- **Yapılacak işler**:
• 1. Arşivlere erişimle ilgili metinden, "Başbakan’ın ağzından okunan" sözleriyle başlayıp "kimi ise yarı-açık." sözlerine kadar devam eden bölümü aynen çıkar.
• 2. Türkiye'deki arşivlere erişim üzerine olan metnin devamını, bittiği yerden itibaren yaz.

- **Seçilen metin**:

-.-.-

Başbakan’ın ağzından okunan bildiri Türkiye’deki arşivlerin tüm araştırmacılara açık olduğunu söylüyor. Bu, kısmen doğru sayılır; Başbakanlık’a bağlı Devlet Arşivleri Genel Müdürlüğü bütün birimleriyle son yıllarda yerli-yabancı araştırmacılara tamamen açık ve uluslararası standartlarda hizmet sunuyor. Ancak diğer kurum arşivlerinde durum çok farklı. Bu ‘sözde arşiv’lerden kimi tamamen kapalı, kimi tasnifsiz, kimi görünürde açık, kimi ise yarı-açık… Özellikle 1915 tehcir ve soykırımı açısından bunların en önemlilerinden biri olan Genelkurmay Askeri Tarih ve Stratejik Etüd Dairesi Başkanlığı’nın kısaca ATASE adıyla bilinen arşivi açık gibi görünmesine rağmen aslında ‘kapalı’dır!
***
Bu ‘sözde arşiv’lerden kimi tamamen kapalı, kimi tasnifsiz, kimi görünürde açık, kimi ise yarı-açık.

-.-.-

- **Verilen liste**:
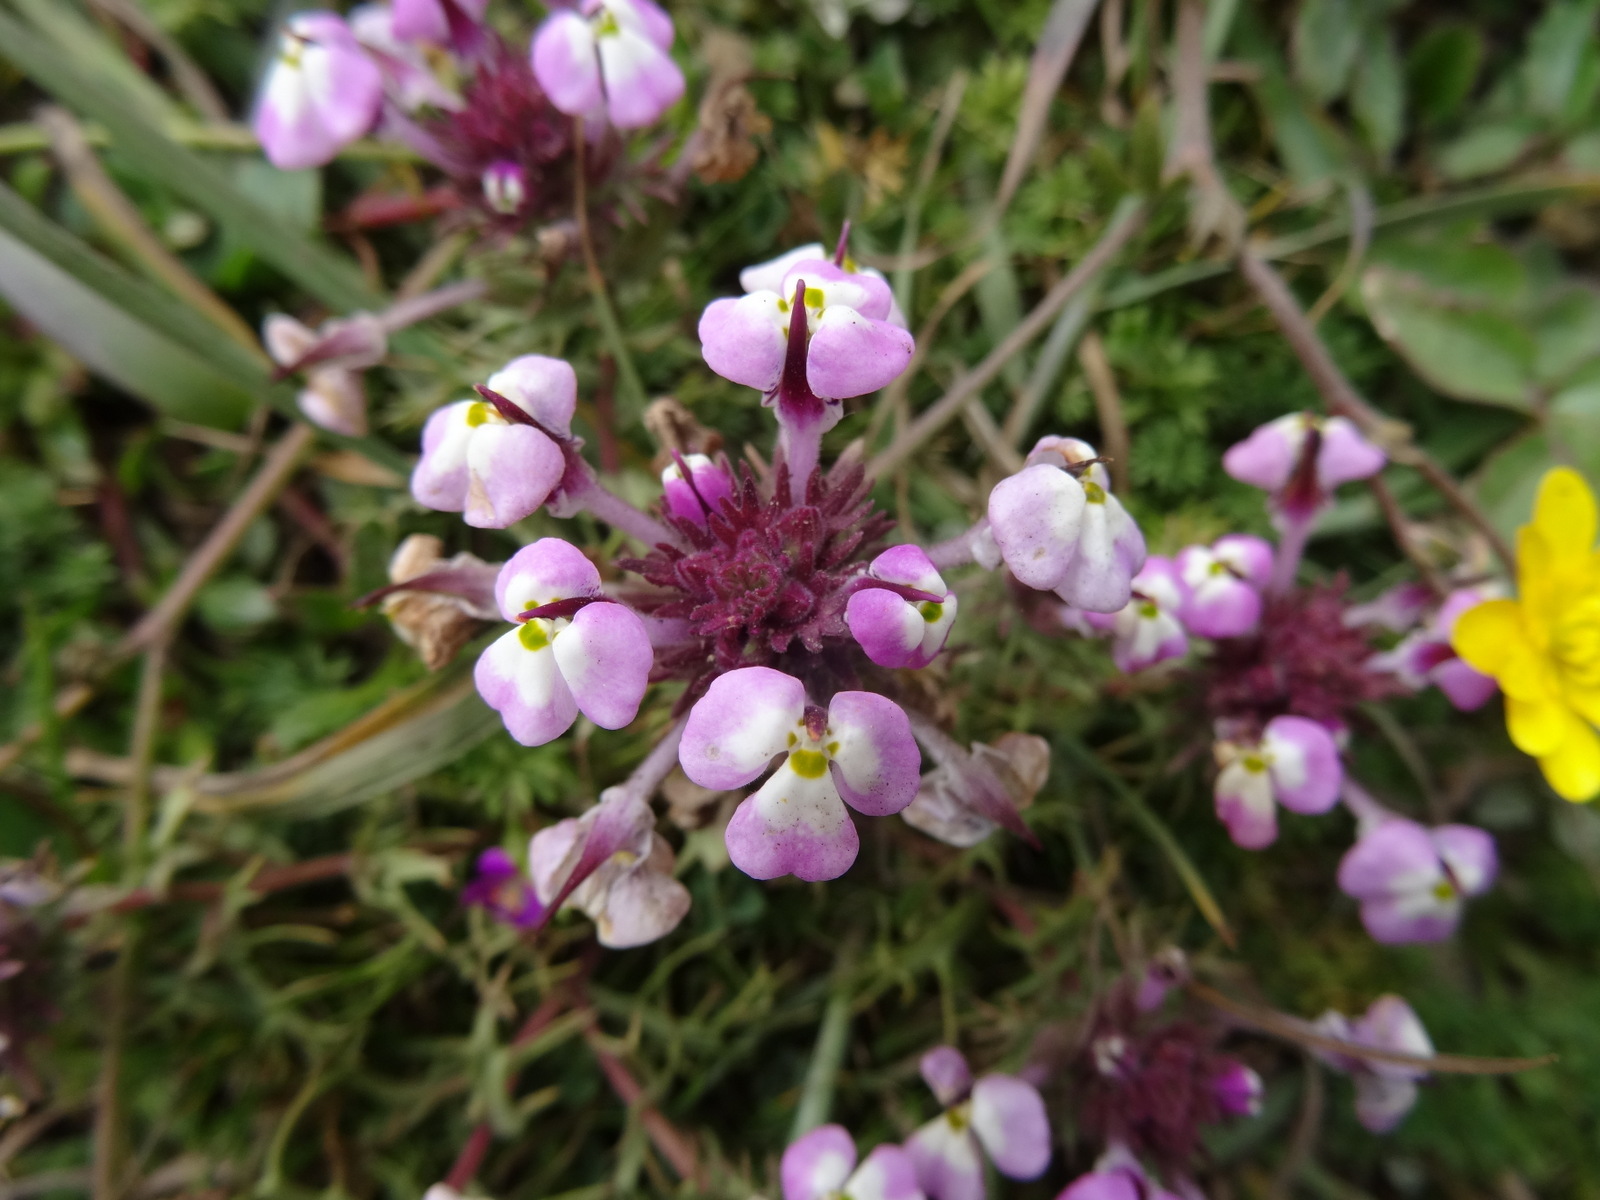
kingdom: Plantae
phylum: Tracheophyta
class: Magnoliopsida
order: Lamiales
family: Orobanchaceae
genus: Triphysaria
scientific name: Triphysaria eriantha
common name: Johnny-tuck
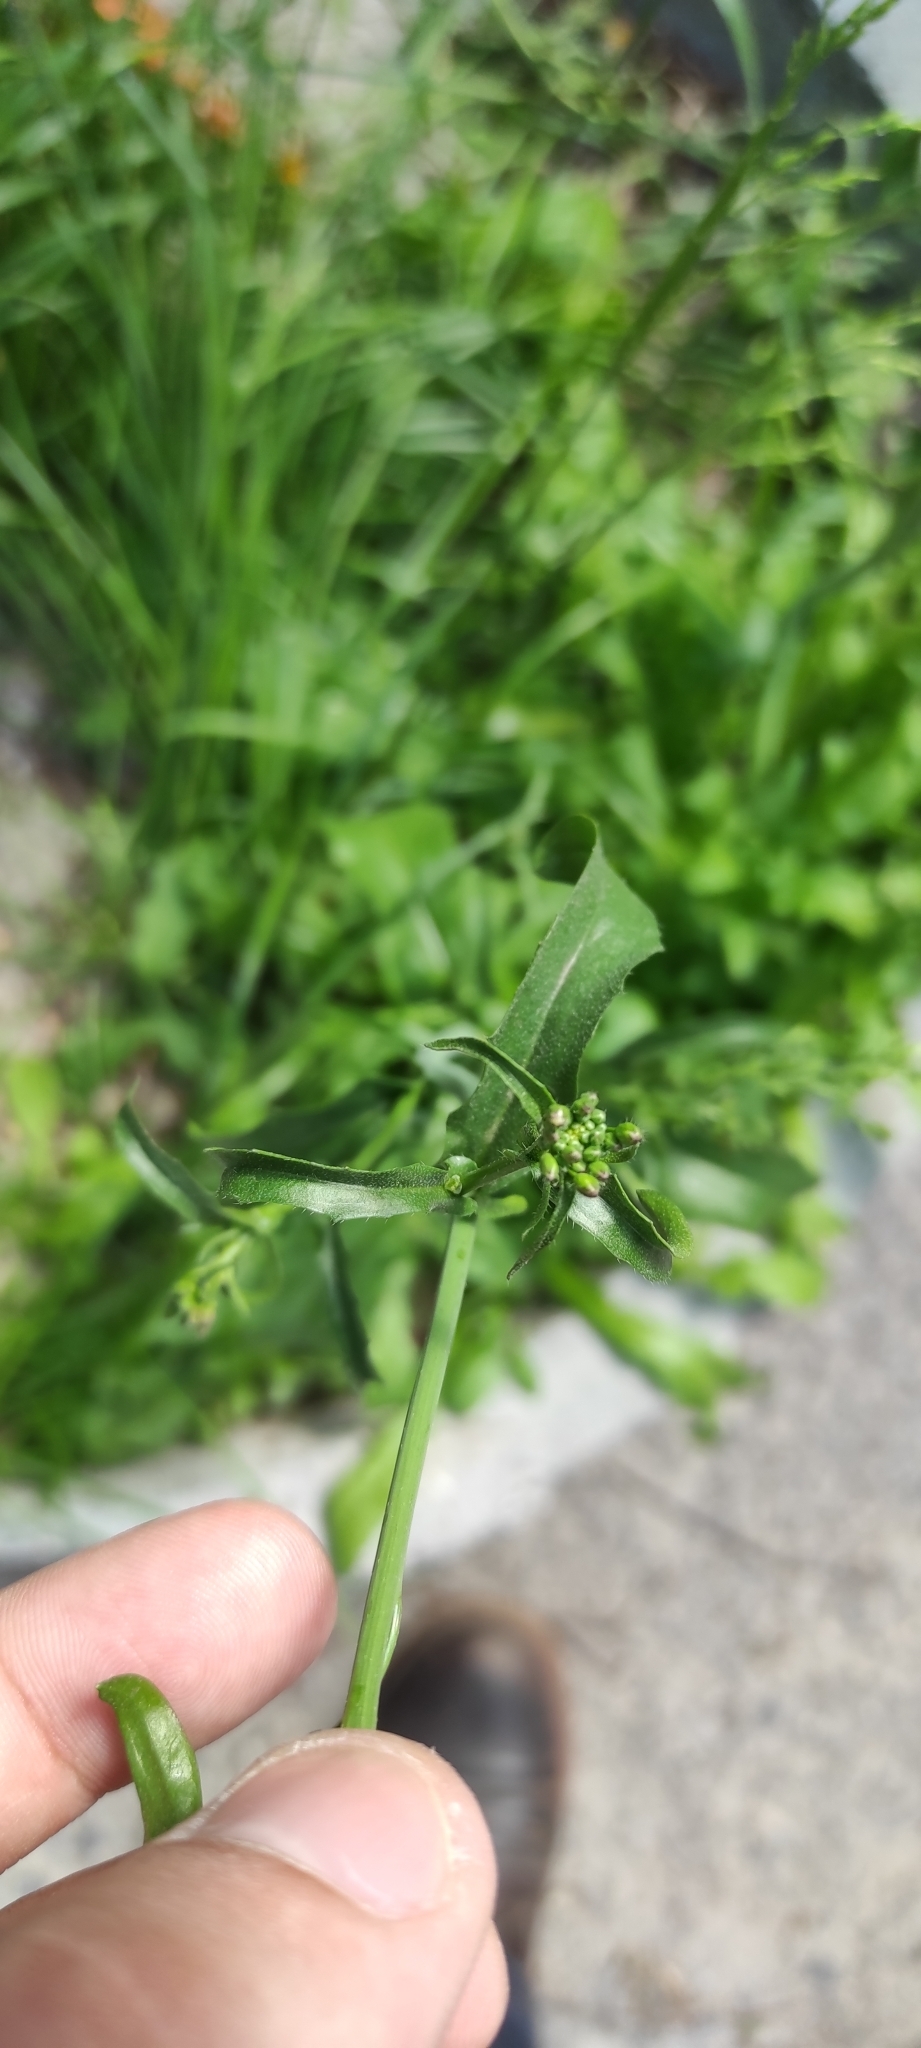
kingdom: Plantae
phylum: Tracheophyta
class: Magnoliopsida
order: Brassicales
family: Brassicaceae
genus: Capsella
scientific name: Capsella bursa-pastoris
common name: Shepherd's purse
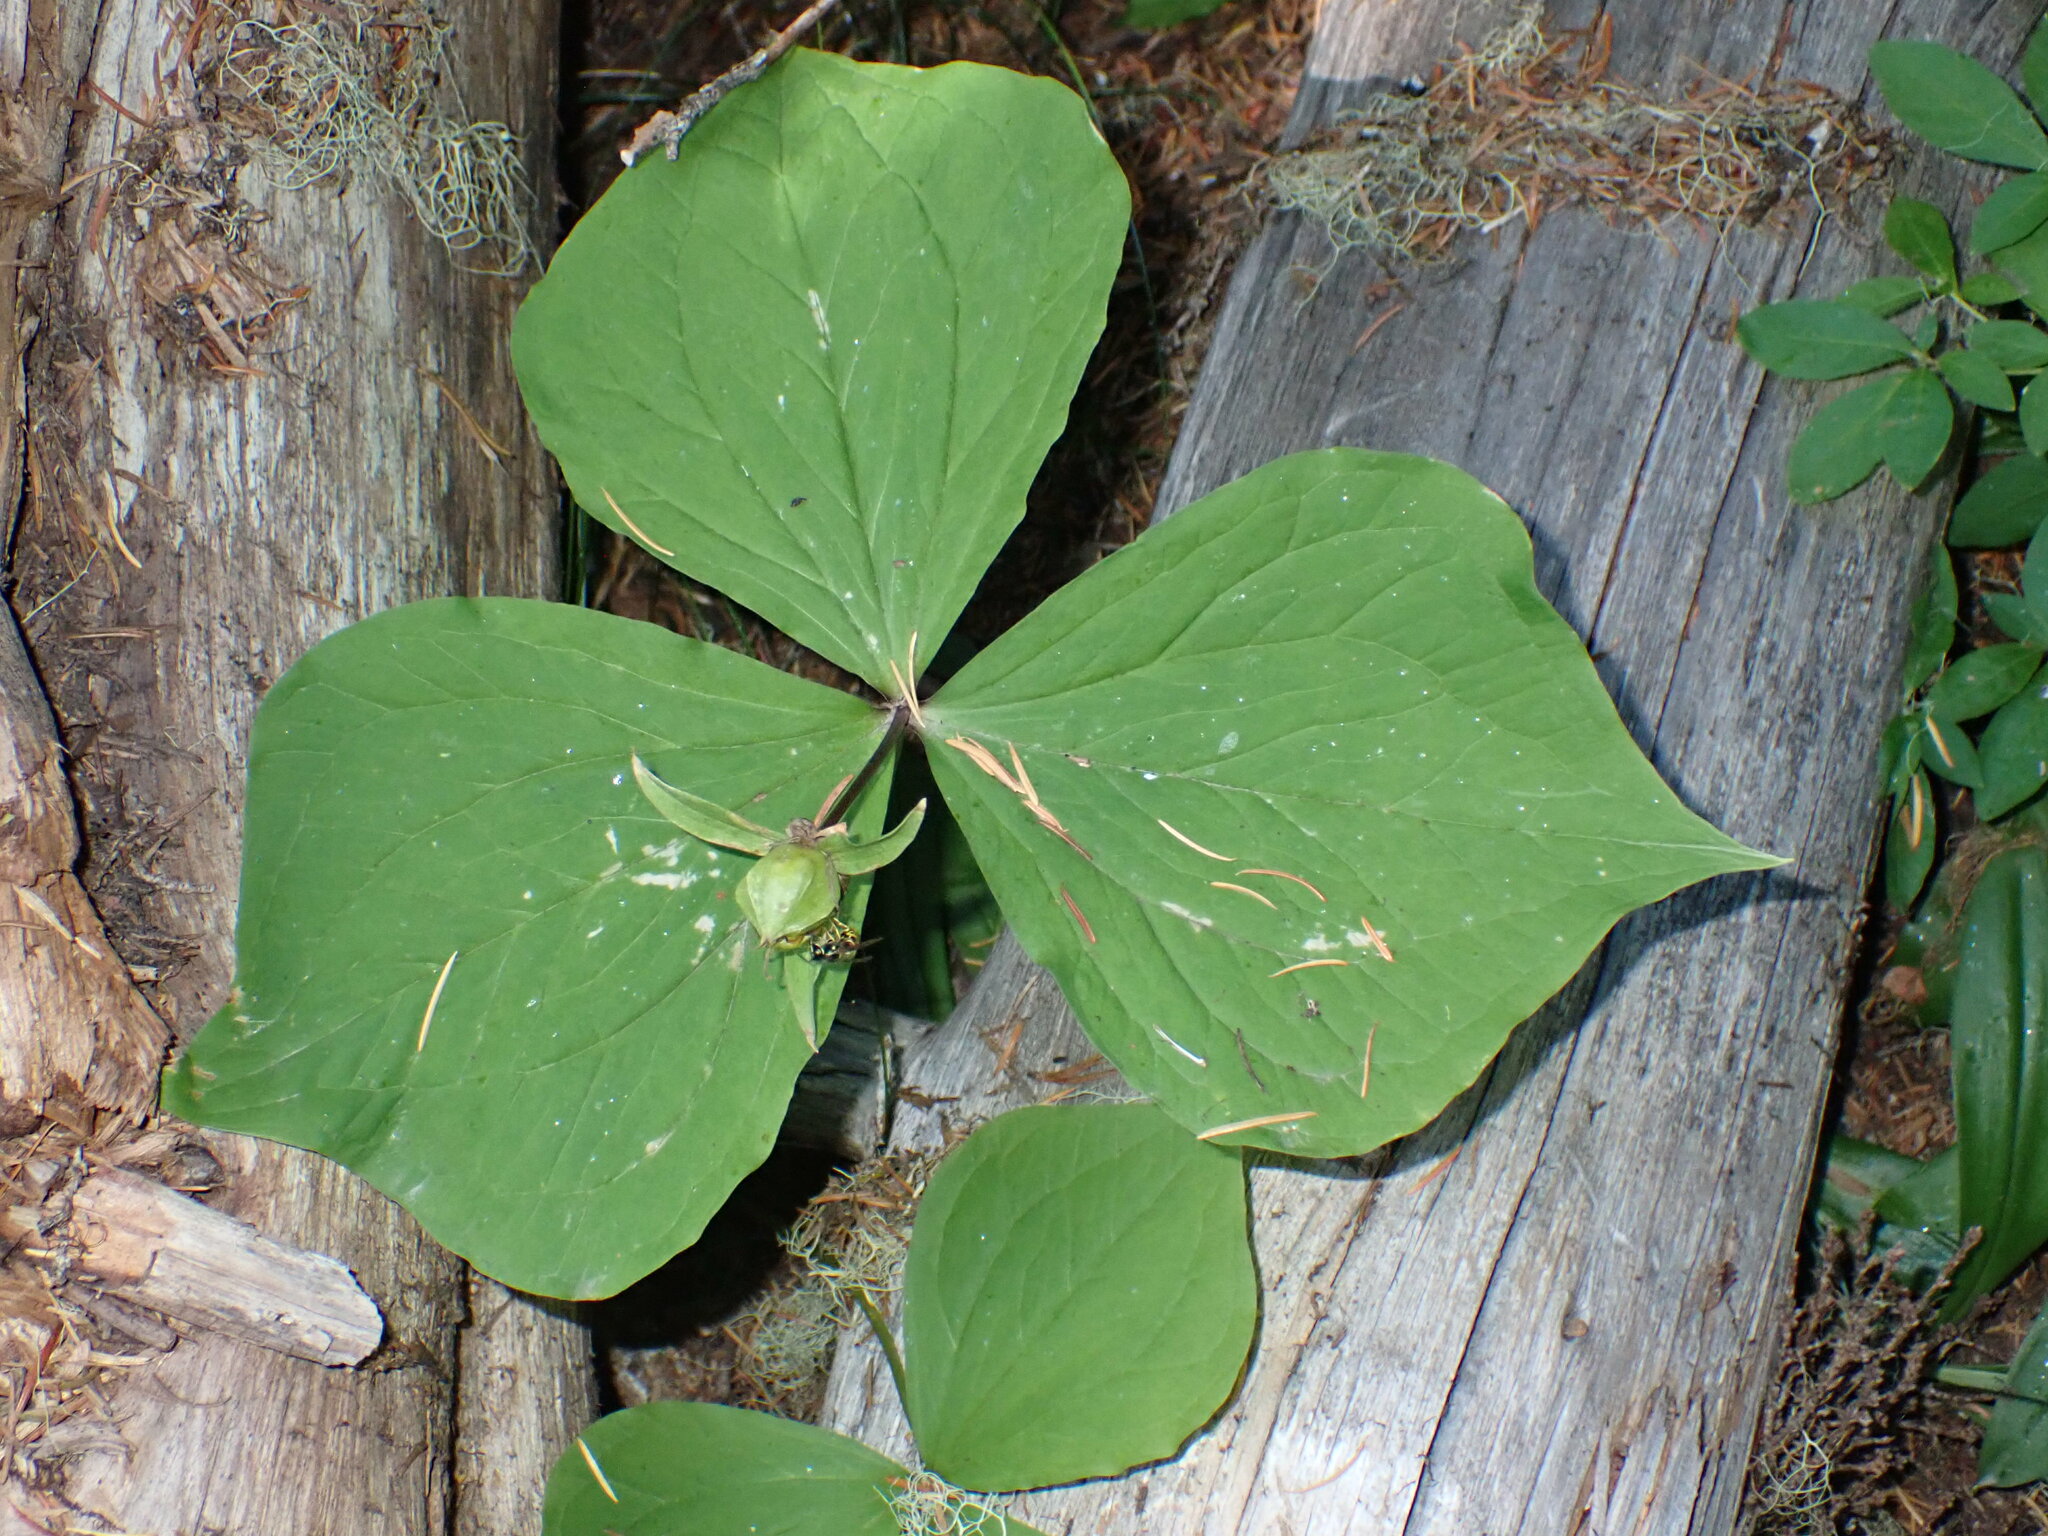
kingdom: Plantae
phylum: Tracheophyta
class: Liliopsida
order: Liliales
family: Melanthiaceae
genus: Trillium
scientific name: Trillium ovatum
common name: Pacific trillium
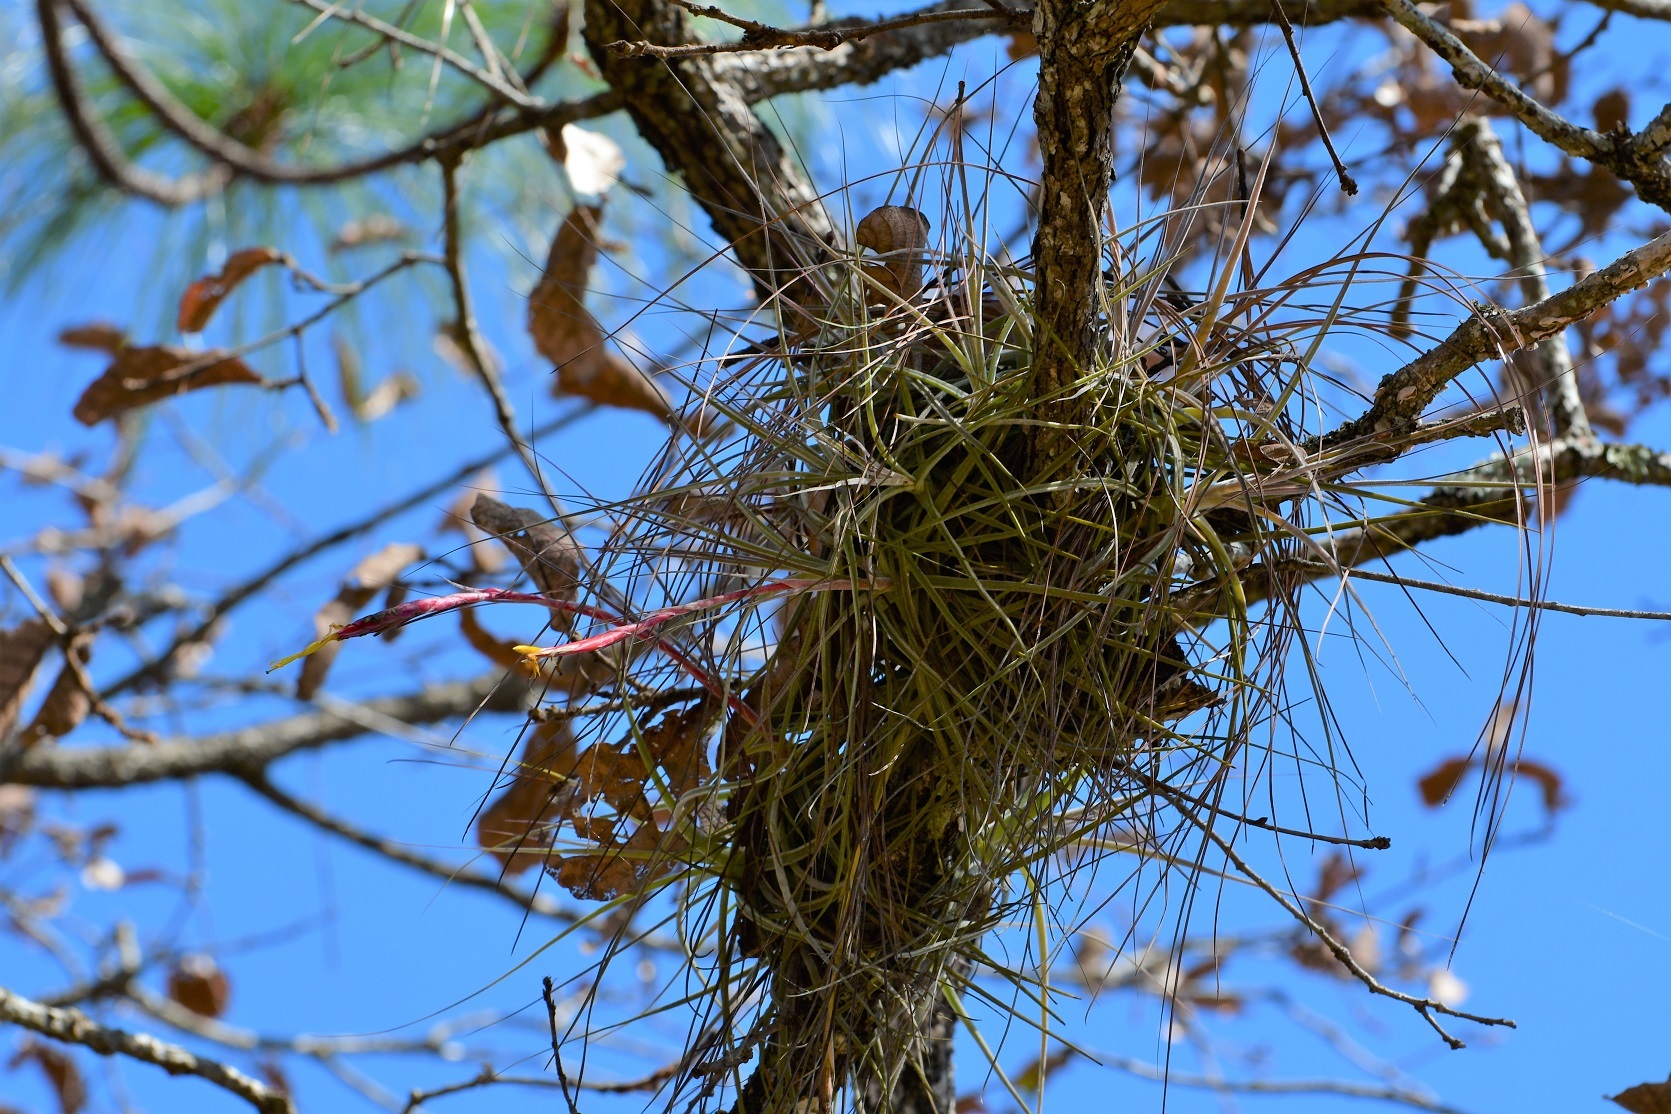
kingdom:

-.-.-

- **Görev yanıtları**:
• 1.
Başbakan’ın ağzından okunan bildiri Türkiye’deki arşivlerin tüm araştırmacılara açık olduğunu söylüyor. Bu, kısmen doğru sayılır; Başbakanlık’a bağlı Devlet Arşivleri Genel Müdürlüğü bütün birimleriyle son yıllarda yerli-yabancı araştırmacılara tamamen açık ve uluslararası standartlarda hizmet sunuyor. Ancak diğer kurum arşivlerinde durum çok farklı. Bu ‘sözde arşiv’lerden kimi tamamen kapalı, kimi tasnifsiz, kimi görünürde açık, kimi ise yarı-açık… Özellikle 1915 tehcir ve soykırımı açısından bunların en önemlilerinden biri olan Genelkurmay Askeri Tarih ve Stratejik Etüd Dairesi Başkanlığı’nın kısaca ATASE adıyla bilinen arşivi açık gibi görünmesine rağmen aslında ‘kapalı’dır!
***
Bu ‘sözde arşiv’lerden kimi tamamen kapalı, kimi tasnifsiz, kimi görünürde açık, kimi ise yarı-açık.

• 2.
Başbakanımızın ’24 Nisan’ vesilesiyle kamuoyuna açıkladığı hükümet bildirisi ve dünya Ermenilerine taziyesi tarihsel açıdan önemli bir gelişme sayılmalı. Gerek içeriği gerek dili itibariyle bu metin Türkiye’nin 1915’e yönelik resmi devlet yaklaşımında kritik önemde bir tutum değişikliğine işaret ediyor. Devletin ilgili birimlerinin, bilhassa Dışişleri’nin öncülüğünde bir ekip çalışmasıyla kaleme alındığı anlaşılan bildiride konunun rahatça tartışılabilirliğine, farklı fikirlerin özgürce paylaşılmasına, nefret dilinden empati ve anlama diline geçişe yapılan vurgu dikkati çekiyor. Bildiri ayrıca insanların acılarını yaşama ve hatırlama biçimlerine saygıyı bir insanlık vazifesi ve demokrasi kültürünün, çağdaşlığın gereği olarak sunuyor. 1915 bağlamında tarihe ‘insani ve ilmi bir sorumlulukla’ bakılması gereğine dikkat çekilmesi, tehcirin sonuçları itibariyle ‘gayri insani’liğinin kabul edilmesi ise bilhassa önemli. Bütün bunların, radikal milliyetçi/ulusalcı söylemini sürdüren kesimler dışında, kamuoyunda genel kabul göreceği kuşkusuzdur. Nitekim bunun işaretleri şimdiden açıkça ortadadır.
Resmi söylemde ciddi bir farklılaşmaya işaret eden bu içerik ve kullanılan farklı dil, sadece 1915’in ‘soykırım’ üzerinden de ele alınmasını değil, doğrudan tarih çalışmalarını, tarihçilerin özgürce araştırma ve yazma ortamını da olumlu etkileyecek potansiyeli içinde barındırıyor. Biz tarihçiler açısından ise bunun anlamı daha başka. 1915’i çalışmanın Türkiyeli tarihçiler üzerinde yarattığı baskının esasen olayın tarihsel değil güncel siyasi ve diplomatik boyutundan kaynaklandığı hatırlanacak olursa, söz konusu bildiriyle bu yükün ağırlığının da kalkacağını düşünmek ve ummak hakkımızdır artık.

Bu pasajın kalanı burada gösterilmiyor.